-- INPUT --
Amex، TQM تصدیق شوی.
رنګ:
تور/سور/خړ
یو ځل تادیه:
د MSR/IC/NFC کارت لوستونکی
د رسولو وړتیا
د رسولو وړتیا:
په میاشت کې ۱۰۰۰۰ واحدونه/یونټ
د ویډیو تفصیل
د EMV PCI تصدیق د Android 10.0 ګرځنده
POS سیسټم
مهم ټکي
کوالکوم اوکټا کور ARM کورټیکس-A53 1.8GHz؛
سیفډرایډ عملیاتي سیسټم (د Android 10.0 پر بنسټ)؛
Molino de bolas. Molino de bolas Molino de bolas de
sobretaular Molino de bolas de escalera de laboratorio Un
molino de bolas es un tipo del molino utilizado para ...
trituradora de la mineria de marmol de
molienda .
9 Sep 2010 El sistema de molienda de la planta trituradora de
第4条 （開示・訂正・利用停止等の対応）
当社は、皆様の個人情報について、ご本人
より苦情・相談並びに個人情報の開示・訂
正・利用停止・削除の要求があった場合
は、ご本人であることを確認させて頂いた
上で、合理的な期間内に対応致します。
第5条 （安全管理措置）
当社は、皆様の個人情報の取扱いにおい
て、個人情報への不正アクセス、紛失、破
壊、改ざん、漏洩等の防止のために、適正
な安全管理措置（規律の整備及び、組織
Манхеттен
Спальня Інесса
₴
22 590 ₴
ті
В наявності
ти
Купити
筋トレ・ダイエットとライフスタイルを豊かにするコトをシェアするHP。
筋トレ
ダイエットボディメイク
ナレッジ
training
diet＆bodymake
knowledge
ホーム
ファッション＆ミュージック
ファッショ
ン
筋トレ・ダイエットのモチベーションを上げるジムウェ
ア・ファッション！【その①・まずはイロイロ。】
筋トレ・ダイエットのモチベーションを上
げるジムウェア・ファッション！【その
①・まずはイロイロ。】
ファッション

-- PROMPT --
State how many lines of the data above contain the string "Android", leaving out everything but the number.

-- FINISHED TASK --
2